Six Israeli Soldiers Killed By Bomb in Gaza Strip
7 Palestinians Dead And 120 Are Hurt In Day of Fighting
By John Ward Anderson
Washington Post Foreign Service
Wednesday, May 12, 2004; Page A15
JERUSALEM, May 11 -- Palestinian guerrillas detonated a bomb under an Israeli armored personnel carrier in the Gaza Strip early Tuesday, killing six soldiers in one of the deadliest attacks on Israeli troops in 18 months, Israeli army officials and Palestinian witnesses said.

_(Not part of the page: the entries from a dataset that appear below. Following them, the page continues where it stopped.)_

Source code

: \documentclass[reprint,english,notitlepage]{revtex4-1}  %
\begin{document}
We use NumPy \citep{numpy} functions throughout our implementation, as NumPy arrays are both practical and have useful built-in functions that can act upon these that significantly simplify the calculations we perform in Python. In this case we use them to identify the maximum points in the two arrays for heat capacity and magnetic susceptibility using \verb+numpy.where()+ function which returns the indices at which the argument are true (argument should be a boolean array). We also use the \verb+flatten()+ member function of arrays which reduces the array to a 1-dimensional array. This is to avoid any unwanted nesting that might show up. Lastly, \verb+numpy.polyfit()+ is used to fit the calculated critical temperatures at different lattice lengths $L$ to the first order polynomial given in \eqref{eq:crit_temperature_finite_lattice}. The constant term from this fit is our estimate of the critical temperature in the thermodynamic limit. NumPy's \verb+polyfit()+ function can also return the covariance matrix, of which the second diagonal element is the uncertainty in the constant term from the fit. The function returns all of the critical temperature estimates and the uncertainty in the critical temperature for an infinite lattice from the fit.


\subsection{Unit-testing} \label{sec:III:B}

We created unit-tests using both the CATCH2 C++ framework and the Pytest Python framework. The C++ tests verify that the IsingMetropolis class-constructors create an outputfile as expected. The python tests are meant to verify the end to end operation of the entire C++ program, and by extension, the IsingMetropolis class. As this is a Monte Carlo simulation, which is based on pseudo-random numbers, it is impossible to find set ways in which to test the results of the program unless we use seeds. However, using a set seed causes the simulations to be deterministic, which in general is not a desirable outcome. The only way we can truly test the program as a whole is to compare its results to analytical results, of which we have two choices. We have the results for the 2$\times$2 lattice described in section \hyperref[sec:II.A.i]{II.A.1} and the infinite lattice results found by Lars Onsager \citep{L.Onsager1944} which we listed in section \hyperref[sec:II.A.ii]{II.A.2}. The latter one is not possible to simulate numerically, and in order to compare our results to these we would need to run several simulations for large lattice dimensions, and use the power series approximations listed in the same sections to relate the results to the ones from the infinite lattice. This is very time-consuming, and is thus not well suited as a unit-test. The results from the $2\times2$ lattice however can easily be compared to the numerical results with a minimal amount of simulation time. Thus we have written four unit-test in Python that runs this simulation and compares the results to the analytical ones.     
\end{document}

The bombing, which occurred at 6:30 a.m., followed a night of running gun battles between dozens of Palestinian militants and Israeli troops, tanks and helicopters. Fighting continued throughout the day, and at least seven Palestinians were killed and 120 injured, according to Jumaa Saqqa, a spokesman for Shifa Hospital in Gaza City.
The killing of the six soldiers marked the highest one-day death toll for the Israeli army since November 2002, when nine soldiers and three settlement security officers were killed in an ambush by Palestinians in the West Bank city of Hebron.
The radical groups Hamas and Islamic Jihad each asserted responsibility for the bombing. Islamic Jihad's statement said the device contained 110 pounds of explosives; an Israeli government official said the military estimated it to have been about 220 pounds.
An Israeli army spokesman said the personnel carrier was carrying explosives, which apparently magnified the intensity of a blast that tore the vehicle into small pieces of scrap metal. For several hours, fighting prevented Israeli soldiers from retrieving the remains of the vehicle's crew, witnesses said.
Palestinians paraded through several Gaza neighborhoods displaying body parts, and Palestinian television crews filmed men identified as members of Islamic Jihad holding aloft the head of an Israeli soldier in an empty rice bag. News services later quoted a militant leader as saying the remains would not be turned over until Israel halted raids into Gaza and opened talks on releasing Palestinian prisoners.
"The way they behaved with the bodies of our soldiers -- and they did it in front of the cameras -- proved to the world what we are saying: that we are dealing with barbarians," Justice Minister Yosef Lapid said in an interview.
Secretary of State Colin L. Powell called Foreign Minister Silvan Shalom to express condolences "for the very difficult situation faced by Israeli forces there today," according to Richard Boucher, a State Department spokesman.
"I think we're all very concerned, shocked by the reports we've seen out of Gaza," Boucher said.
Prime Minister Ariel Sharon of Israel scheduled a meeting of his security cabinet Tuesday night to discuss how to respond, his office said in a statement.
The killings appeared likely to intensify debate about Sharon's proposal to remove 7,500 Jewish settlers and thousands of troops from the Gaza Strip, which is populated by about 1.2 million Palestinians. Members of Sharon's Likud Party rejected the plan in a non-binding referendum nine days ago, but Sharon has vowed to pursue it.
Much of the Israeli opposition to Sharon's proposal comes from occupants of Jewish settlements in Gaza and the West Bank and their supporters. Others say that because the plan is not part of a negotiated peace agreement, it would be seen as rewarding Palestinian terrorism and encourage more fighting.
Ephraim Yaar, a pollster and political scientist at Tel Aviv University, said Tuesday's killings "may convince the government, particularly Sharon, to be more decisive about his plan and say that they are going to implement it" by ignoring the referendum and taking the plan directly to Sharon's cabinet or to Israel's parliament. "The effect may be to speed the plan up or make the Israeli government more resolved," Yaar said.
Saeb Erekat, the chief Palestinian negotiator with Israel, said Sharon's disengagement plan was partly to blame for Tuesday's bloodshed.